Segment Open
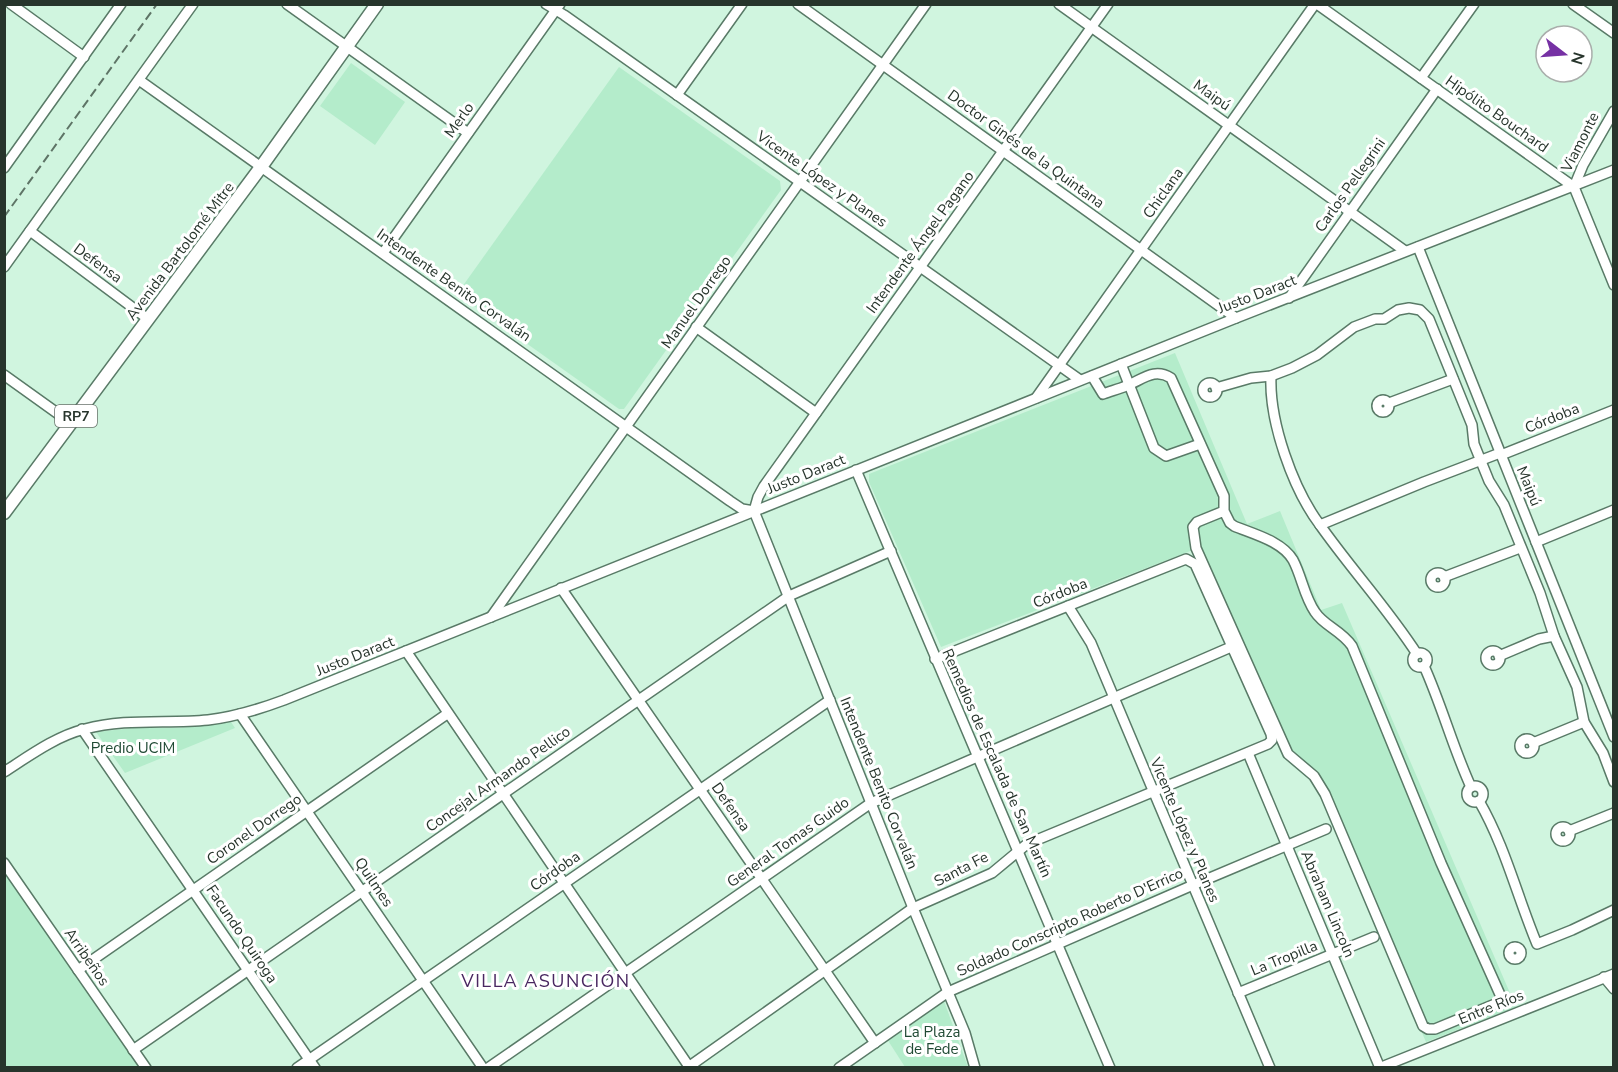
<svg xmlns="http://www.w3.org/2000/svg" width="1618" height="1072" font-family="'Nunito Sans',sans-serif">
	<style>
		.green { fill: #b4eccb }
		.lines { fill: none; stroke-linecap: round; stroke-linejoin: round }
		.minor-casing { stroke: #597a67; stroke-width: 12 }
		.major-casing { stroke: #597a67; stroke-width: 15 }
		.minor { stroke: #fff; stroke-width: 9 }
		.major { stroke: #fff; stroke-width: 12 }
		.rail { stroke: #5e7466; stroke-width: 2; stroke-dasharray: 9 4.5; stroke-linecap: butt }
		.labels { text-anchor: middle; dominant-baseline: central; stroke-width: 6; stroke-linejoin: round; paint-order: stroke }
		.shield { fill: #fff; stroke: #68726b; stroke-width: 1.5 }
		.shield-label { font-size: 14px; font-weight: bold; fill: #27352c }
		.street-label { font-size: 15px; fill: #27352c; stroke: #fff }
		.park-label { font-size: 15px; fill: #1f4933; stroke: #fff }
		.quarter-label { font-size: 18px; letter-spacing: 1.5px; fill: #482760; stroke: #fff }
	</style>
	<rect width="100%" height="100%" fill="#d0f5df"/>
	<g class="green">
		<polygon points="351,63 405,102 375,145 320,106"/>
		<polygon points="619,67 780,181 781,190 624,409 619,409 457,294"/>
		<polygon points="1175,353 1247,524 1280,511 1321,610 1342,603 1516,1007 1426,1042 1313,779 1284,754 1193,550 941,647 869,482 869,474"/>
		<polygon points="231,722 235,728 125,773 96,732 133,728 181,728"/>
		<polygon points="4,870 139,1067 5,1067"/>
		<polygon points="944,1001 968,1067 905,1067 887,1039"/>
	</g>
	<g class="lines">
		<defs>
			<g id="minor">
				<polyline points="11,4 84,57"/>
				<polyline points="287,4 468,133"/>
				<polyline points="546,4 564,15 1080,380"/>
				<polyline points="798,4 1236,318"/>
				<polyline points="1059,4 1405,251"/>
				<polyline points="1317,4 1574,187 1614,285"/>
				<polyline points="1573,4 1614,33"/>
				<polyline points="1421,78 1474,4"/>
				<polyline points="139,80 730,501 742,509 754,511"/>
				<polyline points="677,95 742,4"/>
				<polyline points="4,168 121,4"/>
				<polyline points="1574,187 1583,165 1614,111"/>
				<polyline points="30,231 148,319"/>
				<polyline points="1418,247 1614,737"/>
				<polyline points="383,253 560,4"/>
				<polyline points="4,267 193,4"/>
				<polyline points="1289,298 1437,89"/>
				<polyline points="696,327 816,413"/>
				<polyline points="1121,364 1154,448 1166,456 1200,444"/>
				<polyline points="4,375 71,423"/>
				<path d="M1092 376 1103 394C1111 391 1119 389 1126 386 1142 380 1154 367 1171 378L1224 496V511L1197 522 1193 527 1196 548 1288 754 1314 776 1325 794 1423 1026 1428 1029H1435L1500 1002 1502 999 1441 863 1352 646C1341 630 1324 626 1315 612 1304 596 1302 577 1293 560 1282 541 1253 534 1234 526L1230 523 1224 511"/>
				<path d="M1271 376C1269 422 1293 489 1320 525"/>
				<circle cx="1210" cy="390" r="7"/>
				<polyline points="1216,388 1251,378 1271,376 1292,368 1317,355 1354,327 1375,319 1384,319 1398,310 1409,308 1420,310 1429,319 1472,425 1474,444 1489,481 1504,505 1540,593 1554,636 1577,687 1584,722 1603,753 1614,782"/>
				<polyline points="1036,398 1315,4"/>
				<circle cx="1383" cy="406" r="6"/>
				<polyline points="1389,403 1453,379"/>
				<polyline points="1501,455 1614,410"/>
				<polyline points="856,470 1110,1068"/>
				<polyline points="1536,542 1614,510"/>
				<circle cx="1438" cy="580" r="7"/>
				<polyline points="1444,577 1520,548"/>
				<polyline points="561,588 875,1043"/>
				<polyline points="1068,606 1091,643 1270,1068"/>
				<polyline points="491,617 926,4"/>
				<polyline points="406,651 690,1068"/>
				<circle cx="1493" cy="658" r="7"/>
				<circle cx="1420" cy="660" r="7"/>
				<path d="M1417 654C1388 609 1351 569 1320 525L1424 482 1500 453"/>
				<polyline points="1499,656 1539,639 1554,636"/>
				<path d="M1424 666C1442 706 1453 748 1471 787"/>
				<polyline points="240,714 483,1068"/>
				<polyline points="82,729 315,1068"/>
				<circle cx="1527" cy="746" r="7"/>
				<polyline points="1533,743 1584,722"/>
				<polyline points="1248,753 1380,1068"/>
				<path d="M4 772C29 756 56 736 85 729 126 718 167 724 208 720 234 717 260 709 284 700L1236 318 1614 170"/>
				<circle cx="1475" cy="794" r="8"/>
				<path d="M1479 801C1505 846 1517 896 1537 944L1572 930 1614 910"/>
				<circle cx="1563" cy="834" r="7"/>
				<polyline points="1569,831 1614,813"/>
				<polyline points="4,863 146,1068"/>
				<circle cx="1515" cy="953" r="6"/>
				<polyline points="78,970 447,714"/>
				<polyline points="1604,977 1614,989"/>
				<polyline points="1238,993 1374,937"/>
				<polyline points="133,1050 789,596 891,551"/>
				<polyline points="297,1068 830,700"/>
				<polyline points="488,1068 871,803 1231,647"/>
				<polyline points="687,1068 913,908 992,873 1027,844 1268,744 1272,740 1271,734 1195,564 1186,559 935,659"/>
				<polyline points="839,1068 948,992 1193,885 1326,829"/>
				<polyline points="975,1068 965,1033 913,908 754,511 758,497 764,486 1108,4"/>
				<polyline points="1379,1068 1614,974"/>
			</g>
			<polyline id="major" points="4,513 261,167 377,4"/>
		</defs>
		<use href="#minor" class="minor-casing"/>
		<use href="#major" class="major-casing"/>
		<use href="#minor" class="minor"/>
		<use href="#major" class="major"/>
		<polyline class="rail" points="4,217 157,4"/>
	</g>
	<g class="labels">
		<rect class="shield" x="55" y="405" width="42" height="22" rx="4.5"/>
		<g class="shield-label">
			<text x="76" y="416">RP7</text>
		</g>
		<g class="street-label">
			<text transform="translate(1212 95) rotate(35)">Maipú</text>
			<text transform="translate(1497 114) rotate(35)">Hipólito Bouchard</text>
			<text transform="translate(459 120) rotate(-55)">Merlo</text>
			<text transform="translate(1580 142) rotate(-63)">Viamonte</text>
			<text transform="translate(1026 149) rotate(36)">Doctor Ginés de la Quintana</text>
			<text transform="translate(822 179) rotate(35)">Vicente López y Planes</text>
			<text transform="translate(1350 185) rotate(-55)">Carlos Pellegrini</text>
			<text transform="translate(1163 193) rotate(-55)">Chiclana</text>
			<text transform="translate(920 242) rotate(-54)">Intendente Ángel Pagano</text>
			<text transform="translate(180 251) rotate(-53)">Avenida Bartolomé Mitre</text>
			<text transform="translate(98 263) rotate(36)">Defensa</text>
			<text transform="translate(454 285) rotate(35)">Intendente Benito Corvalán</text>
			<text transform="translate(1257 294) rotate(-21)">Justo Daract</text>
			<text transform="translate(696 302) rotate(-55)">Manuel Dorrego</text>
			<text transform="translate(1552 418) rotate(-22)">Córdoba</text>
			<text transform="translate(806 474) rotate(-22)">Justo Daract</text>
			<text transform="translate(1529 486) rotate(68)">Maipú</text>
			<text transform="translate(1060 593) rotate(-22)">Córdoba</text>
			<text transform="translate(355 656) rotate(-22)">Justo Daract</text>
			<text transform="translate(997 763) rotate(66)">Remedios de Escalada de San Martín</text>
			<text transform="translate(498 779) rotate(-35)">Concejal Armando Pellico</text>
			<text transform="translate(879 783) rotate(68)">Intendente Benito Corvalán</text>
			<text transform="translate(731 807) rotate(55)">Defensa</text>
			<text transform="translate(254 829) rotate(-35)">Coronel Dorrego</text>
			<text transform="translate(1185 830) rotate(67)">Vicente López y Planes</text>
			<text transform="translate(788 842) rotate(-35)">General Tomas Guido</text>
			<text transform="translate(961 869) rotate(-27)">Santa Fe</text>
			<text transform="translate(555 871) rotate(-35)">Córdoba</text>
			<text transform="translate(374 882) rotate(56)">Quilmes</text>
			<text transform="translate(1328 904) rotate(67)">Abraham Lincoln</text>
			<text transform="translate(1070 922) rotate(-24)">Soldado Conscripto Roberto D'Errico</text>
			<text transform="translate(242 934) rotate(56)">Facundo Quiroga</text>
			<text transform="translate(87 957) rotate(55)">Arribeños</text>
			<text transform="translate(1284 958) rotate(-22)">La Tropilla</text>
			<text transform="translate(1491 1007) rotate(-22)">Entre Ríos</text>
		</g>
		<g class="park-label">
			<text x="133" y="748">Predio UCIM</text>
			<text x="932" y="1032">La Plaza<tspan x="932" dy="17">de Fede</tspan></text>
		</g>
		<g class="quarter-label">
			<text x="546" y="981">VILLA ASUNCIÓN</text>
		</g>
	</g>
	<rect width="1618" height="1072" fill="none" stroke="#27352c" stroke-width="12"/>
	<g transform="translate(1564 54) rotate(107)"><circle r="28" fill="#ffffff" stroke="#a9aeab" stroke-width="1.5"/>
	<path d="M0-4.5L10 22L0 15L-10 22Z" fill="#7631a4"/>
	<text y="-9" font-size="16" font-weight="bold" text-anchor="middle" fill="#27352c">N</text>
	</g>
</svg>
Segment Closed
# What you are asked to do:
Look through the entries above and list every line containing "Córdoba".

# Solved problem:
			<text transform="translate(1552 418) rotate(-22)">Córdoba</text>
			<text transform="translate(1060 593) rotate(-22)">Córdoba</text>
			<text transform="translate(555 871) rotate(-35)">Córdoba</text>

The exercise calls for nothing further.